§ TASK PROMPT
Once the pictures are set aside, output all the records exactly.

§ THE RECORDS
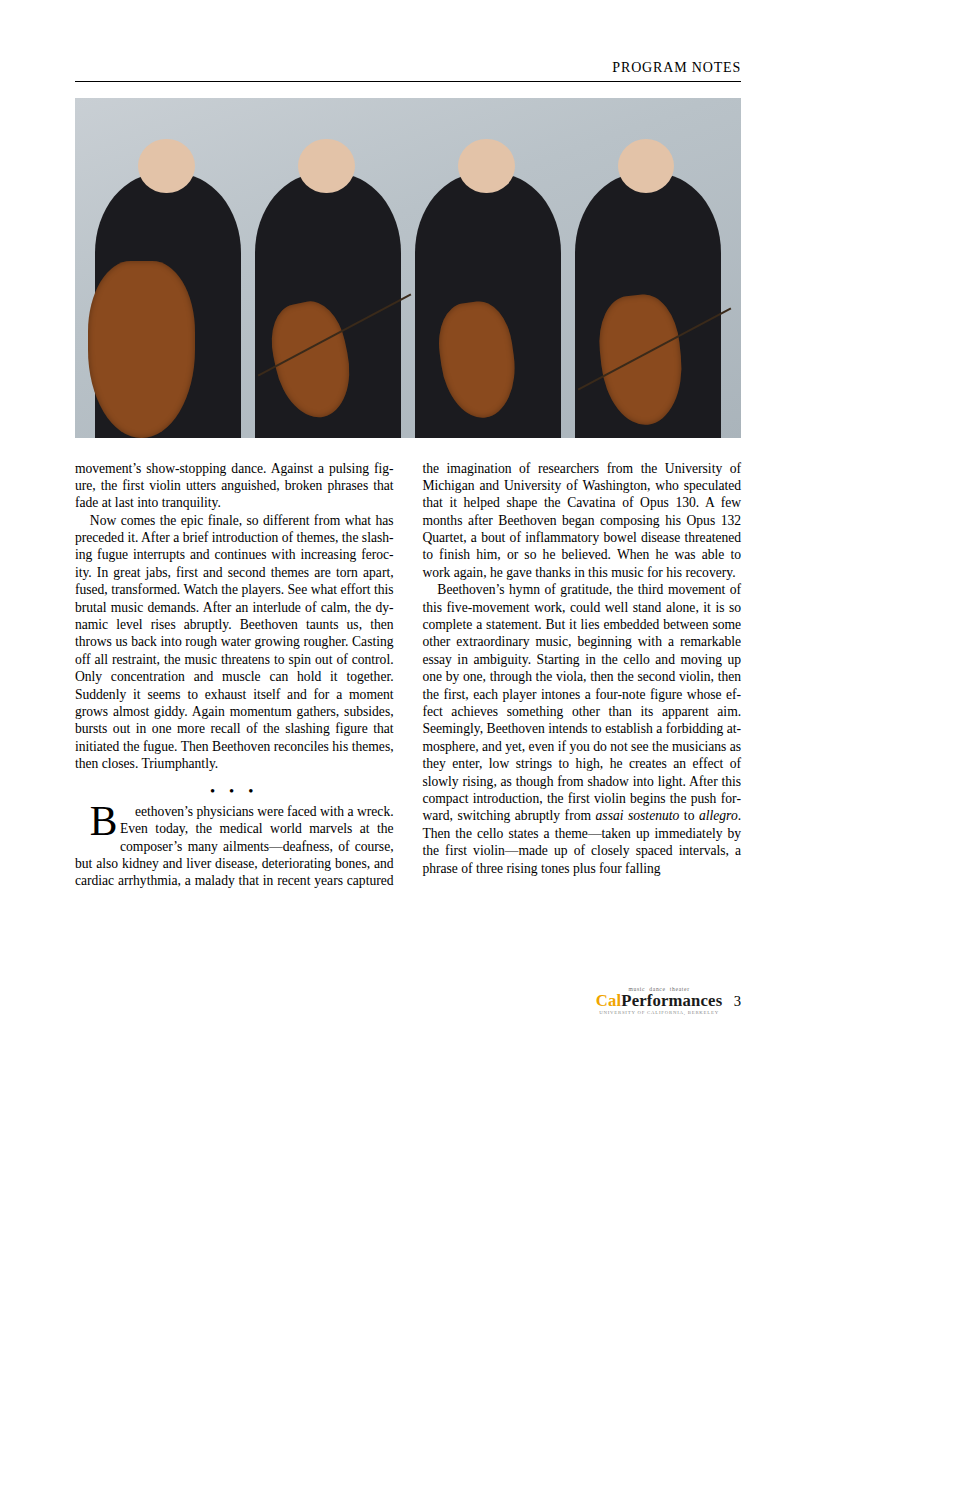PROGRAM NOTES
movement’s show-stopping dance. Against a pulsing figure, the first violin utters anguished, broken phrases that fade at last into tranquility.
Now comes the epic finale, so different from what has preceded it. After a brief introduction of themes, the slashing fugue interrupts and continues with increasing ferocity. In great jabs, first and second themes are torn apart, fused, transformed. Watch the players. See what effort this brutal music demands. After an interlude of calm, the dynamic level rises abruptly. Beethoven taunts us, then throws us back into rough water growing rougher. Casting off all restraint, the music threatens to spin out of control. Only concentration and muscle can hold it together. Suddenly it seems to exhaust itself and for a moment grows almost giddy. Again momentum gathers, subsides, bursts out in one more recall of the slashing figure that initiated the fugue. Then Beethoven reconciles his themes, then closes. Triumphantly.
• • •
Beethoven’s physicians were faced with a wreck. Even today, the medical world marvels at the composer’s many ailments—deafness, of course, but also kidney and liver disease, deteriorating bones, and cardiac arrhythmia, a malady that in recent years captured the imagination of researchers from the University of Michigan and University of Washington, who speculated that it helped shape the Cavatina of Opus 130. A few months after Beethoven began composing his Opus 132 Quartet, a bout of inflammatory bowel disease threatened to finish him, or so he believed. When he was able to work again, he gave thanks in this music for his recovery.
Beethoven’s hymn of gratitude, the third movement of this five-movement work, could well stand alone, it is so complete a statement. But it lies embedded between some other extraordinary music, beginning with a remarkable essay in ambiguity. Starting in the cello and moving up one by one, through the viola, then the second violin, then the first, each player intones a four-note figure whose effect achieves something other than its apparent aim. Seemingly, Beethoven intends to establish a forbidding atmosphere, and yet, even if you do not see the musicians as they enter, low strings to high, he creates an effect of slowly rising, as though from shadow into light. After this compact introduction, the first violin begins the push forward, switching abruptly from assai sostenuto to allegro. Then the cello states a theme—taken up immediately by the first violin—made up of closely spaced intervals, a phrase of three rising tones plus four falling
music dance theater Cal Performances UNIVERSITY OF CALIFORNIA, BERKELEY 3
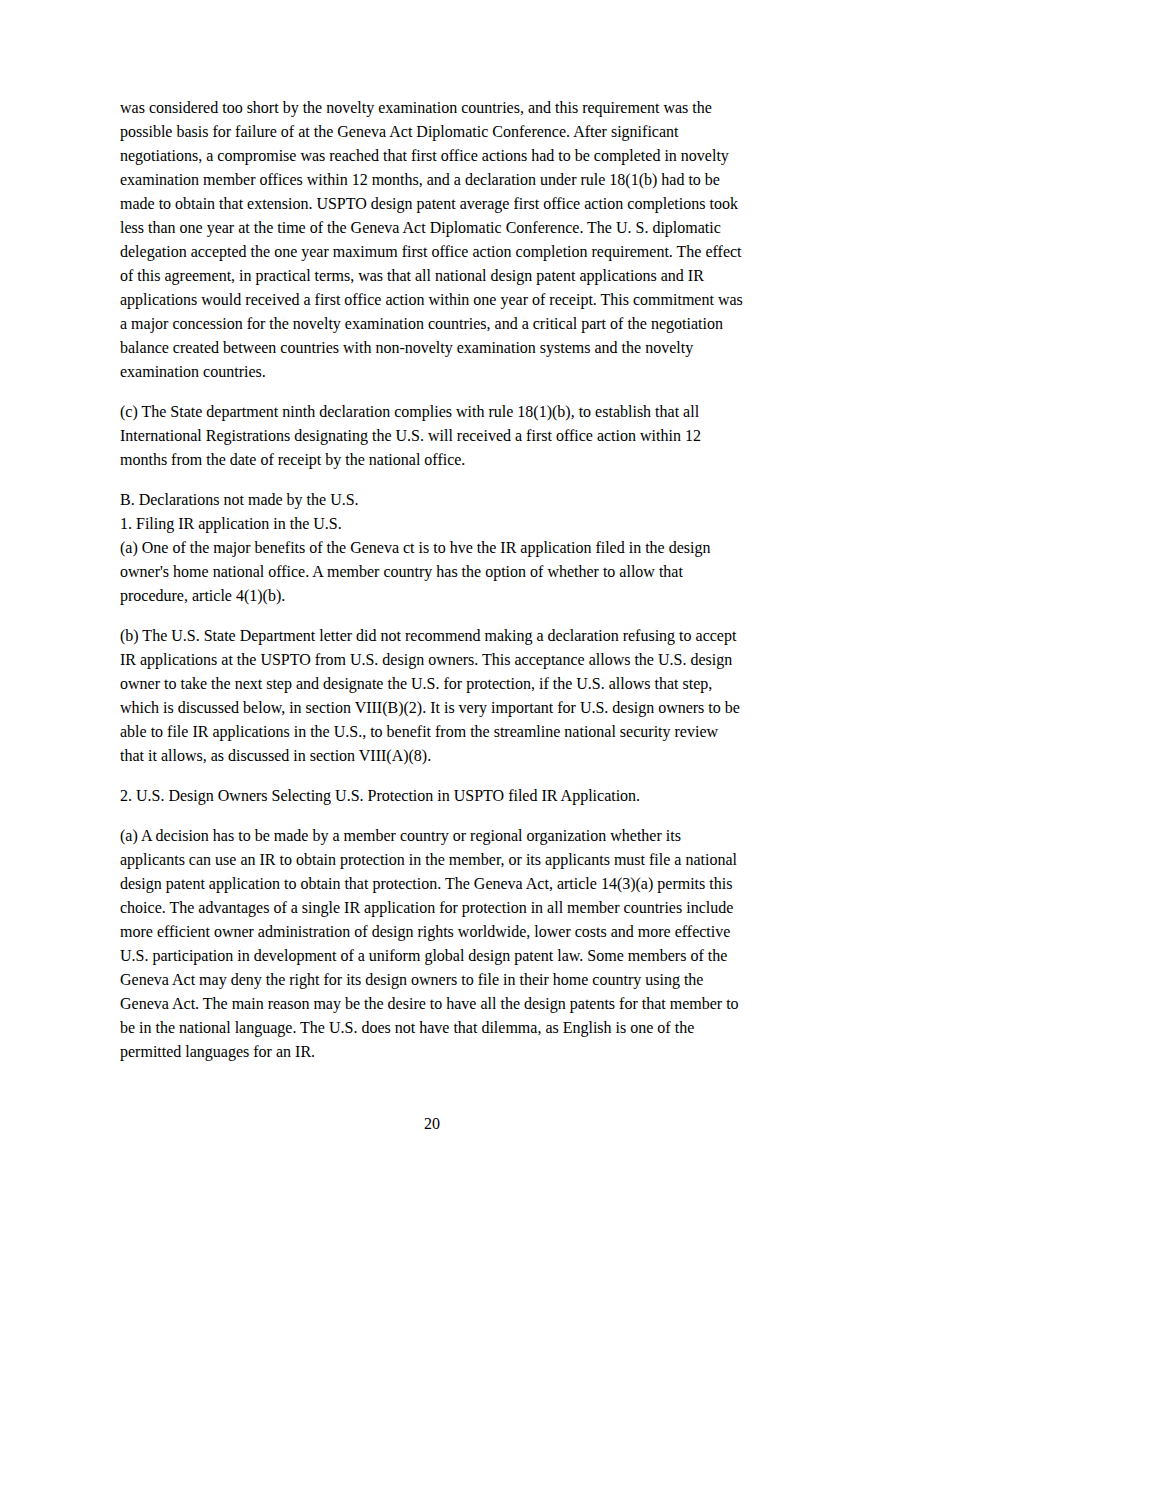was considered too short by the novelty examination countries, and this requirement was the possible basis for failure of at the Geneva Act Diplomatic Conference. After significant negotiations, a compromise was reached that first office actions had to be completed in novelty examination member offices within 12 months, and a declaration under rule 18(1(b) had to be made to obtain that extension. USPTO design patent average first office action completions took less than one year at the time of the Geneva Act Diplomatic Conference. The U. S. diplomatic delegation accepted the one year maximum first office action completion requirement. The effect of this agreement, in practical terms, was that all national design patent applications and IR applications would received a first office action within one year of receipt. This commitment was a major concession for the novelty examination countries, and a critical part of the negotiation balance created between countries with non-novelty examination systems and the novelty examination countries.
(c) The State department ninth declaration complies with rule 18(1)(b), to establish that all International Registrations designating the U.S. will received a first office action within 12 months from the date of receipt by the national office.
B. Declarations not made by the U.S.
1. Filing IR application in the U.S.
(a) One of the major benefits of the Geneva ct is to hve the IR application filed in the design owner's home national office. A member country has the option of whether to allow that procedure, article 4(1)(b).
(b) The U.S. State Department letter did not recommend making a declaration refusing to accept IR applications at the USPTO from U.S. design owners. This acceptance allows the U.S. design owner to take the next step and designate the U.S. for protection, if the U.S. allows that step, which is discussed below, in section VIII(B)(2). It is very important for U.S. design owners to be able to file IR applications in the U.S., to benefit from the streamline national security review that it allows, as discussed in section VIII(A)(8).
2. U.S. Design Owners Selecting U.S. Protection in USPTO filed IR Application.
(a) A decision has to be made by a member country or regional organization whether its applicants can use an IR to obtain protection in the member, or its applicants must file a national design patent application to obtain that protection. The Geneva Act, article 14(3)(a) permits this choice. The advantages of a single IR application for protection in all member countries include more efficient owner administration of design rights worldwide, lower costs and more effective U.S. participation in development of a uniform global design patent law. Some members of the Geneva Act may deny the right for its design owners to file in their home country using the Geneva Act. The main reason may be the desire to have all the design patents for that member to be in the national language. The U.S. does not have that dilemma, as English is one of the permitted languages for an IR.
20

§ YOUR RESPONSE
PROGRAM NOTES
movement’s show-stopping dance. Against a pulsing figure, the first violin utters anguished, broken phrases that fade at last into tranquility.
Now comes the epic finale, so different from what has preceded it. After a brief introduction of themes, the slashing fugue interrupts and continues with increasing ferocity. In great jabs, first and second themes are torn apart, fused, transformed. Watch the players. See what effort this brutal music demands. After an interlude of calm, the dynamic level rises abruptly. Beethoven taunts us, then throws us back into rough water growing rougher. Casting off all restraint, the music threatens to spin out of control. Only concentration and muscle can hold it together. Suddenly it seems to exhaust itself and for a moment grows almost giddy. Again momentum gathers, subsides, bursts out in one more recall of the slashing figure that initiated the fugue. Then Beethoven reconciles his themes, then closes. Triumphantly.
• • •
Beethoven’s physicians were faced with a wreck. Even today, the medical world marvels at the composer’s many ailments—deafness, of course, but also kidney and liver disease, deteriorating bones, and cardiac arrhythmia, a malady that in recent years captured the imagination of researchers from the University of Michigan and University of Washington, who speculated that it helped shape the Cavatina of Opus 130. A few months after Beethoven began composing his Opus 132 Quartet, a bout of inflammatory bowel disease threatened to finish him, or so he believed. When he was able to work again, he gave thanks in this music for his recovery.
Beethoven’s hymn of gratitude, the third movement of this five-movement work, could well stand alone, it is so complete a statement. But it lies embedded between some other extraordinary music, beginning with a remarkable essay in ambiguity. Starting in the cello and moving up one by one, through the viola, then the second violin, then the first, each player intones a four-note figure whose effect achieves something other than its apparent aim. Seemingly, Beethoven intends to establish a forbidding atmosphere, and yet, even if you do not see the musicians as they enter, low strings to high, he creates an effect of slowly rising, as though from shadow into light. After this compact introduction, the first violin begins the push forward, switching abruptly from assai sostenuto to allegro. Then the cello states a theme—taken up immediately by the first violin—made up of closely spaced intervals, a phrase of three rising tones plus four falling
music dance theater Cal Performances UNIVERSITY OF CALIFORNIA, BERKELEY 3
was considered too short by the novelty examination countries, and this requirement was the possible basis for failure of at the Geneva Act Diplomatic Conference. After significant negotiations, a compromise was reached that first office actions had to be completed in novelty examination member offices within 12 months, and a declaration under rule 18(1(b) had to be made to obtain that extension. USPTO design patent average first office action completions took less than one year at the time of the Geneva Act Diplomatic Conference. The U. S. diplomatic delegation accepted the one year maximum first office action completion requirement. The effect of this agreement, in practical terms, was that all national design patent applications and IR applications would received a first office action within one year of receipt. This commitment was a major concession for the novelty examination countries, and a critical part of the negotiation balance created between countries with non-novelty examination systems and the novelty examination countries.
(c) The State department ninth declaration complies with rule 18(1)(b), to establish that all International Registrations designating the U.S. will received a first office action within 12 months from the date of receipt by the national office.
B. Declarations not made by the U.S.
1. Filing IR application in the U.S.
(a) One of the major benefits of the Geneva ct is to hve the IR application filed in the design owner's home national office. A member country has the option of whether to allow that procedure, article 4(1)(b).
(b) The U.S. State Department letter did not recommend making a declaration refusing to accept IR applications at the USPTO from U.S. design owners. This acceptance allows the U.S. design owner to take the next step and designate the U.S. for protection, if the U.S. allows that step, which is discussed below, in section VIII(B)(2). It is very important for U.S. design owners to be able to file IR applications in the U.S., to benefit from the streamline national security review that it allows, as discussed in section VIII(A)(8).
2. U.S. Design Owners Selecting U.S. Protection in USPTO filed IR Application.
(a) A decision has to be made by a member country or regional organization whether its applicants can use an IR to obtain protection in the member, or its applicants must file a national design patent application to obtain that protection. The Geneva Act, article 14(3)(a) permits this choice. The advantages of a single IR application for protection in all member countries include more efficient owner administration of design rights worldwide, lower costs and more effective U.S. participation in development of a uniform global design patent law. Some members of the Geneva Act may deny the right for its design owners to file in their home country using the Geneva Act. The main reason may be the desire to have all the design patents for that member to be in the national language. The U.S. does not have that dilemma, as English is one of the permitted languages for an IR.
20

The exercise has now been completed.